### What the exercise asks
Reproduce the listing below exactly. Pictures do not belong in the copy.

### Record extracts
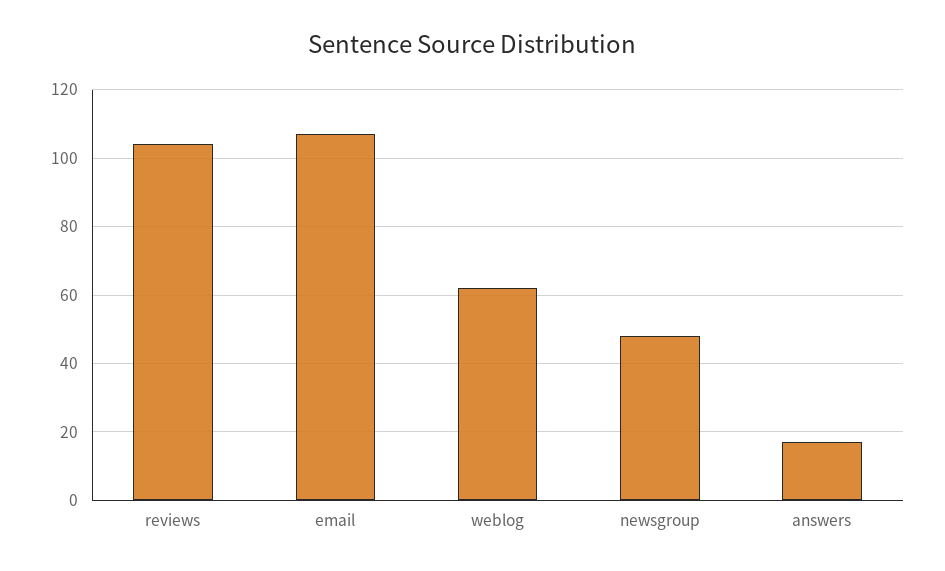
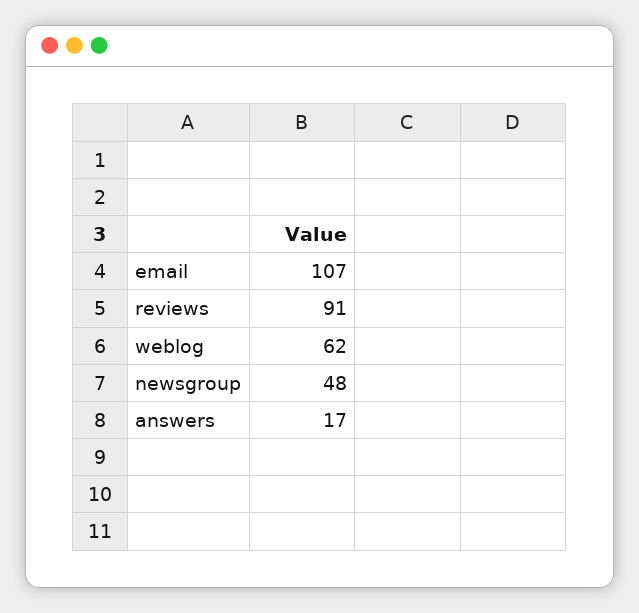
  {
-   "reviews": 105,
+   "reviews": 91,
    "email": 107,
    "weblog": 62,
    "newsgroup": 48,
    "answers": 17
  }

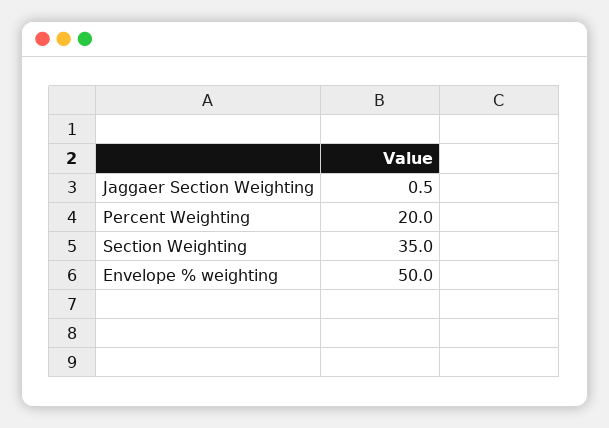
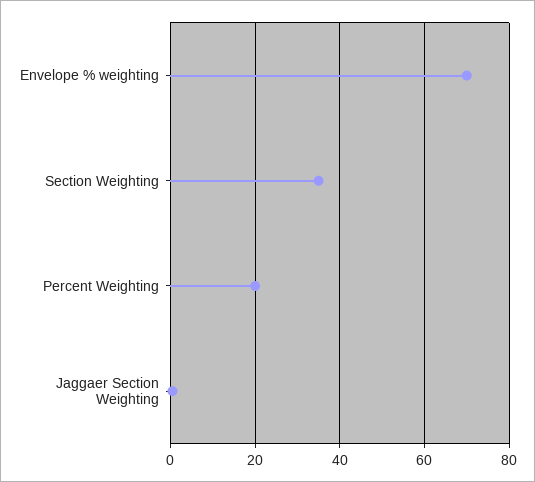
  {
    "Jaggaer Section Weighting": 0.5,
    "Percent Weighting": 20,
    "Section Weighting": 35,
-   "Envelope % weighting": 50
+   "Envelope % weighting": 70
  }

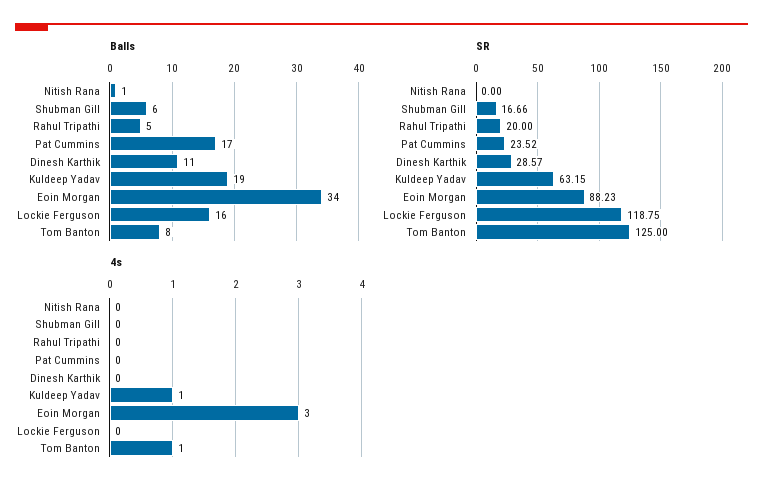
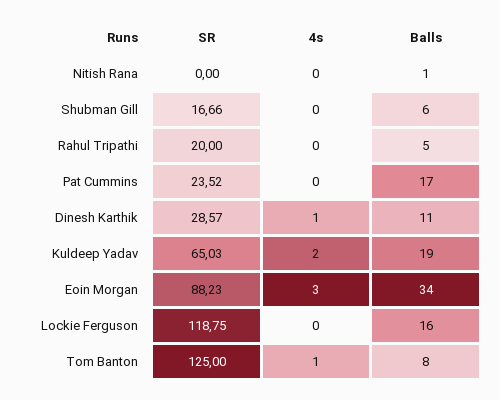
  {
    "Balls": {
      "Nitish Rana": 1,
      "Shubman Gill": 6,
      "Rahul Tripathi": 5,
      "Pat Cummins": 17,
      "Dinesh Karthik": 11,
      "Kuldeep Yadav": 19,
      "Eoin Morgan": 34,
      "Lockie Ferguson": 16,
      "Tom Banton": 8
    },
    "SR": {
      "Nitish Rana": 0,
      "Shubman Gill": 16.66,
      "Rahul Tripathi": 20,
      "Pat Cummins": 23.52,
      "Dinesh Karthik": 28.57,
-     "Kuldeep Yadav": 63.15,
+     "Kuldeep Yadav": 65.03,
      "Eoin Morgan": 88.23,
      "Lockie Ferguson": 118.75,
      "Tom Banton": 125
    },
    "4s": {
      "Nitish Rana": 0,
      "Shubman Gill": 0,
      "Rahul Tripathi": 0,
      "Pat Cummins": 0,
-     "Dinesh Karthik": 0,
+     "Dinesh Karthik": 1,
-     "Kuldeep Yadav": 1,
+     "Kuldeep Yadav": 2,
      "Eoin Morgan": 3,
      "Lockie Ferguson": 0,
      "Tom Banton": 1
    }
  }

### Solution to the problem
  {
-   "reviews": 105,
+   "reviews": 91,
    "email": 107,
    "weblog": 62,
    "newsgroup": 48,
    "answers": 17
  }

  {
    "Jaggaer Section Weighting": 0.5,
    "Percent Weighting": 20,
    "Section Weighting": 35,
-   "Envelope % weighting": 50
+   "Envelope % weighting": 70
  }

  {
    "Balls": {
      "Nitish Rana": 1,
      "Shubman Gill": 6,
      "Rahul Tripathi": 5,
      "Pat Cummins": 17,
      "Dinesh Karthik": 11,
      "Kuldeep Yadav": 19,
      "Eoin Morgan": 34,
      "Lockie Ferguson": 16,
      "Tom Banton": 8
    },
    "SR": {
      "Nitish Rana": 0,
      "Shubman Gill": 16.66,
      "Rahul Tripathi": 20,
      "Pat Cummins": 23.52,
      "Dinesh Karthik": 28.57,
-     "Kuldeep Yadav": 63.15,
+     "Kuldeep Yadav": 65.03,
      "Eoin Morgan": 88.23,
      "Lockie Ferguson": 118.75,
      "Tom Banton": 125
    },
    "4s": {
      "Nitish Rana": 0,
      "Shubman Gill": 0,
      "Rahul Tripathi": 0,
      "Pat Cummins": 0,
-     "Dinesh Karthik": 0,
+     "Dinesh Karthik": 1,
-     "Kuldeep Yadav": 1,
+     "Kuldeep Yadav": 2,
      "Eoin Morgan": 3,
      "Lockie Ferguson": 0,
      "Tom Banton": 1
    }
  }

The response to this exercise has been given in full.